А заменить умолкшие на всех широтах песни о братстве шумовыми помехами вместо музыки Москва уже давно была готова. Невнятность вместо дружбы народов – это можно было бы высечь на новых орденах, которые могут украсить лацканы многих маститых политических современников – от Карела Земана до Бидзины Иванишвили. Россия из центра политического притяжения уже давно превратилась исключительно в фактор внутриполитического притяжения, ей необязательно даже быть на свете для того, чтобы так или иначе работал ее фактор, и это ее грандиозный тайный успех. Не сага о Брекзите и не триумфы воли «Альтернативы для Германии» – внешнеполитические прорывы Москвы, они вторичны. Первично то, что ей удалось убедить многих из тех, кто принимает большие решения, что нынче не время вычислять стратегические курсы, достаточно сиюминутных реакций и ритуальных демаршей. Пусть иногда и столь обидных и значимых, что она все-таки, скажем так, высказывает партнерам свои пожелания по их позиционированию, требует от партнеров, как ныне из-за Варшавы, правильного позиционирования, и партнеры внемлют. Но мы о Гаврилове, в связи с чем так воспряли конспирологи. Зря, есть науки поинтереснее. Например, статистика. Случайность перестает быть случайностью по мере увеличения попыток бросить монетку. Не сегодня, так завтра. Не Петров, так Гаврилов, но было бы кресло, а гость из России обязательно приедет, кто-то обязательно чего-то не додумает с протоколом, где-то обязательно появится не тот стул, не та картина, не тот день, рано или поздно образуется брешь, которой Москва обязательно воспользуется, потому что про нее можно говорить что угодно, но шанс на вредительство она никогда не упустит. В Киеве или Солсбери, Тбилиси или Берлине она безо всяких мефистофельских рефлексий вечно хочет зла и это зло совершает – изощренно, вдохновенно, хладнокровно, как никто более, включая даже тех, кого имеет полное право не стесняться считать своими правопредшественниками. Этого не требовалось во времена былого старше-младшего братства, но эти времена прошли. Это довольно затруднительно, когда отношения откровенно плохие. И это очень нужно и очень удобно, когда на дворе какой-нибудь комплементаризм. Чтобы, когда Игорь Стрелков приходит в Славянск, никто, вдобавок ко всему прочему, еще и не понимал, как себя вести с таким великим заклятым братом, и здравствуй, вернее, прощай, Донбасс, но поначалу этого никто до конца не осознает.

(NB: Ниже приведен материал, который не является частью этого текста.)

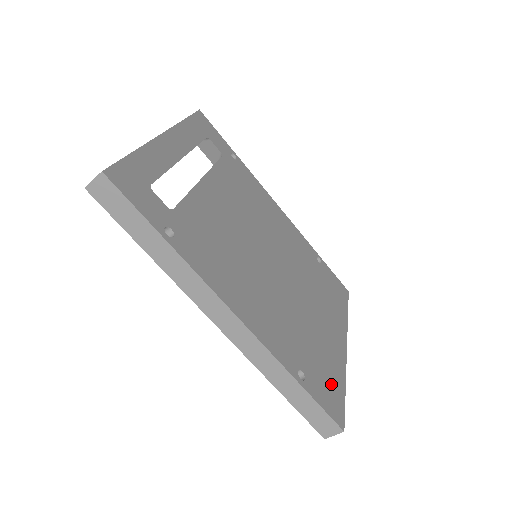
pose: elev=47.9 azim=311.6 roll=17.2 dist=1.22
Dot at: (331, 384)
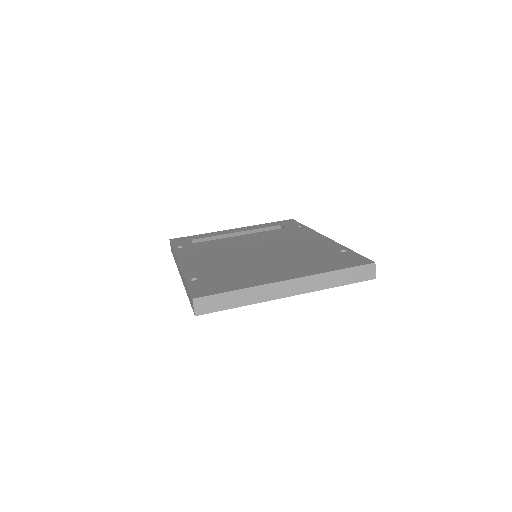
Dot at: (221, 286)
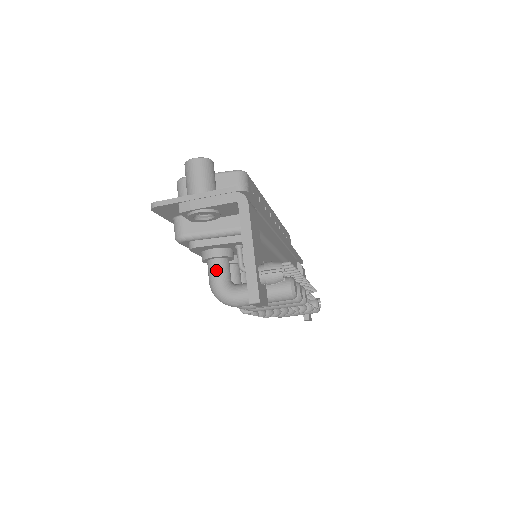
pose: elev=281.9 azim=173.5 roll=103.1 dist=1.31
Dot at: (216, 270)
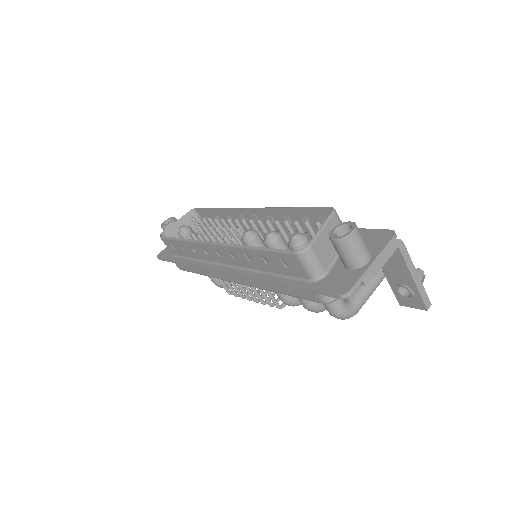
Dot at: (340, 301)
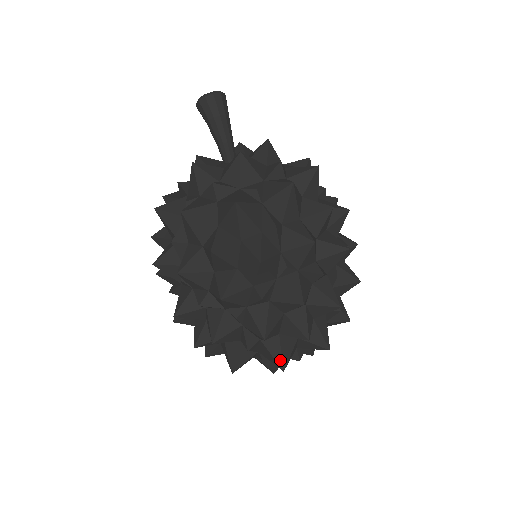
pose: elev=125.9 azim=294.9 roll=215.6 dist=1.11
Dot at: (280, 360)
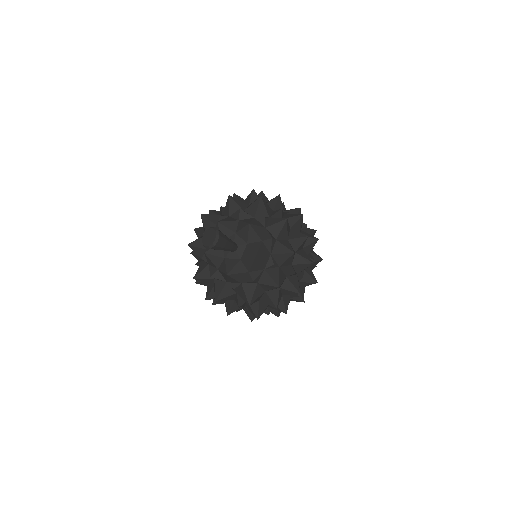
Dot at: (303, 292)
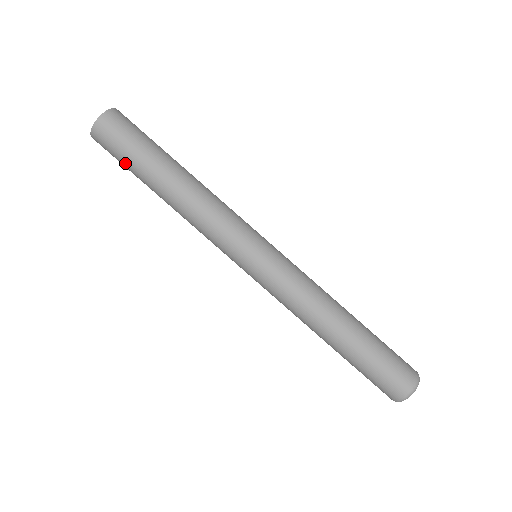
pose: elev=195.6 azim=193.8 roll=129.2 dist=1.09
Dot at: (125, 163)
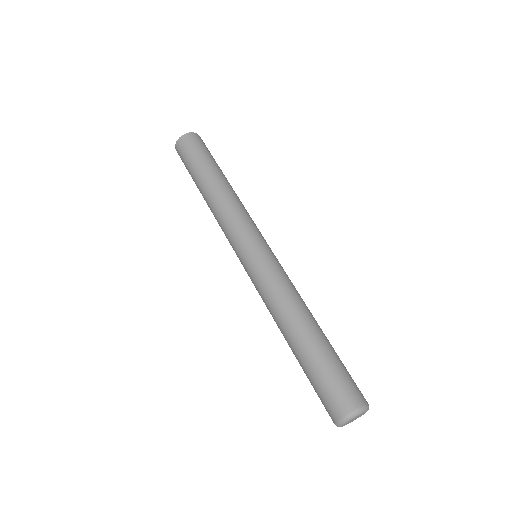
Dot at: occluded
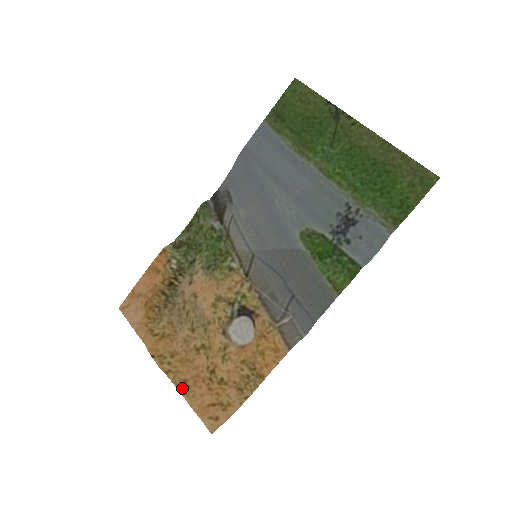
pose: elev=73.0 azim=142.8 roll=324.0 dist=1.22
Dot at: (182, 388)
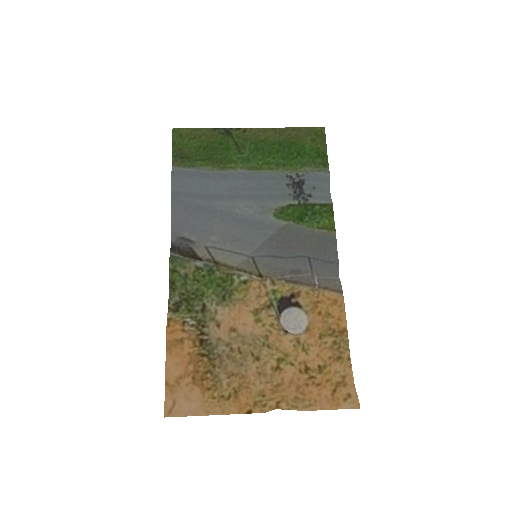
Dot at: (301, 405)
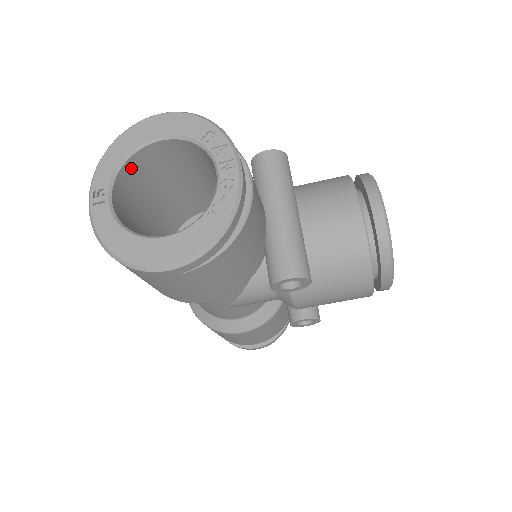
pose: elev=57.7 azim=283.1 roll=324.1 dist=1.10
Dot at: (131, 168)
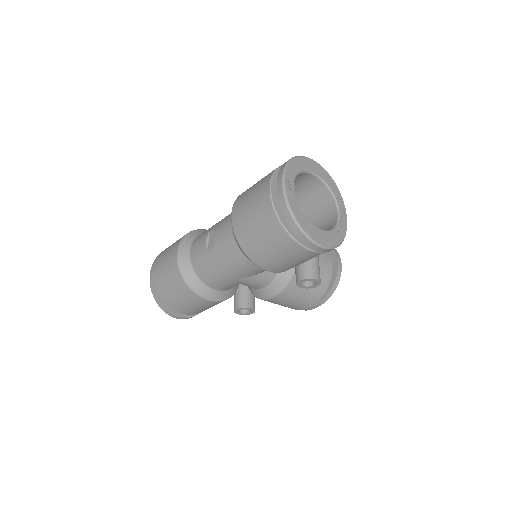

И прощай, дружба народов, да здравствует прагматика без лишних слов, с санкциями, столь же удушающими, столь же дающими время к удушению приготовиться, с текстами, которые можно трактовать хоть как приглашение назад в «восьмерку», хоть как объяснение вечности изгнания из нее. На наших широтах размах и фантазии поскромнее, но суть та же. Москва объявляет госполитикой свою обиду за Гаврилова, она, правда, больше никого не депортирует, она всего лишь прерывает авиасообщение. А люди в Тбилиси, которые вроде должны найти соответствующие слова для Москвы, обрушивают гнев на свою оппозицию, которая, конечно же, не могла упустить перед этим шанса усугубить власти ловушку, в которую она попала, и как тут не позавидовать московским злочинцам, которым только и остается, свесив ноги с кремлевской стены, с упоением наблюдать за этим зрелищем? Или с кем еще можно позволить себе такой троллинг по-кремлевски – поздравлять раз за разом экс-президента страны, нынешний лидер которой считает делом чести засудить? Или, не скрывая усмешки, вручать виды на жительство функционерам свергнутого режима, которых Ереван требует к экстрадиции. Тут что-то одно: либо объявлять это недружественными действиями с реальными межгосударственными последствиями, каковыми они в самом деле и являются, либо – комплементаризм. Ереван мстит предоставлением статуса беженца организатору русских маршей, делая вид, что в самом деле считает его врагом Кремля, и Кремль опять смеется в кулачок – а что делать?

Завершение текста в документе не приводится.